WHAT THE TASK REQUIRES: Reproduce the data exactly as given, except for any images.
[[ TASK INPUT, beginning ]]
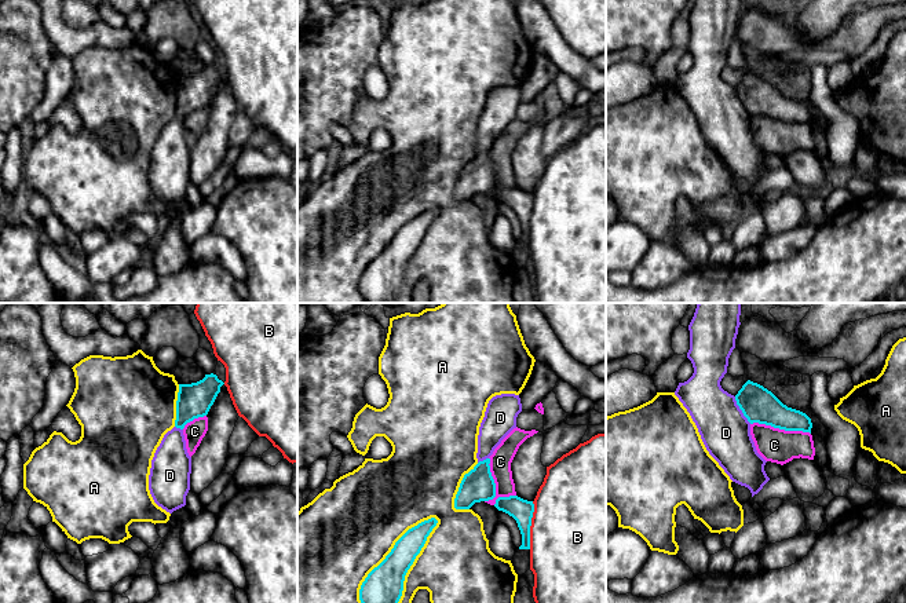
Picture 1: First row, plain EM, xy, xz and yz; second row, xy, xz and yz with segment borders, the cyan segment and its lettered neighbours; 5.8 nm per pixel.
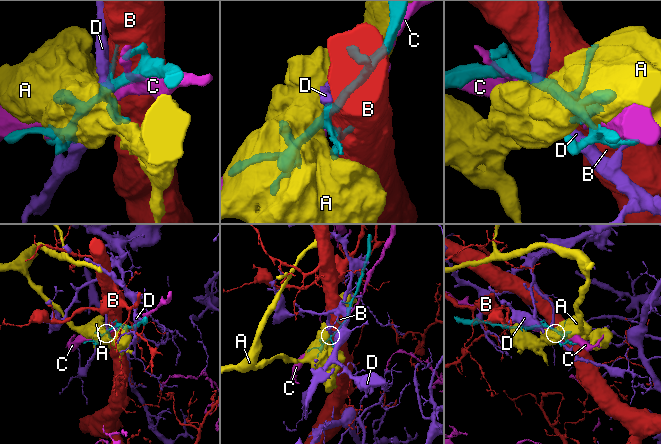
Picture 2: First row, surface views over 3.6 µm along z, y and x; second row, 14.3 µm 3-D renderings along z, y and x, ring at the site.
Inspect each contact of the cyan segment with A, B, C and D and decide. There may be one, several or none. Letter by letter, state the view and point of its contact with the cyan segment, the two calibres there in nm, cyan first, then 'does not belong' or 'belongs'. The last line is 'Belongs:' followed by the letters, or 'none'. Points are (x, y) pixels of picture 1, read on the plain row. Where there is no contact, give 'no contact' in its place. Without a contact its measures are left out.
A: contact xz (386, 249); calibres 240 and 480 nm; does not belong
B: contact xz (530, 216); calibres 130 and 500 nm; does not belong
C: contact xz (493, 172); calibres 190 and 130 nm; does not belong
D: contact yz (741, 101); calibres 200 and 280 nm; does not belong
Belongs: none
[[ TASK INPUT, end ]]
PROBLEM SOLUTION:
Picture 1: First row, plain EM, xy, xz and yz; second row, xy, xz and yz with segment borders, the cyan segment and its lettered neighbours; 5.8 nm per pixel.
Picture 2: First row, surface views over 3.6 µm along z, y and x; second row, 14.3 µm 3-D renderings along z, y and x, ring at the site.
Inspect each contact of the cyan segment with A, B, C and D and decide. There may be one, several or none. Letter by letter, state the view and point of its contact with the cyan segment, the two calibres there in nm, cyan first, then 'does not belong' or 'belongs'. The last line is 'Belongs:' followed by the letters, or 'none'. Points are (x, y) pixels of picture 1, read on the plain row. Where there is no contact, give 'no contact' in its place. Without a contact its measures are left out.
A: contact xz (386, 249); calibres 240 and 480 nm; does not belong
B: contact xz (530, 216); calibres 130 and 500 nm; does not belong
C: contact xz (493, 172); calibres 190 and 130 nm; does not belong
D: contact yz (741, 101); calibres 200 and 280 nm; does not belong
Belongs: none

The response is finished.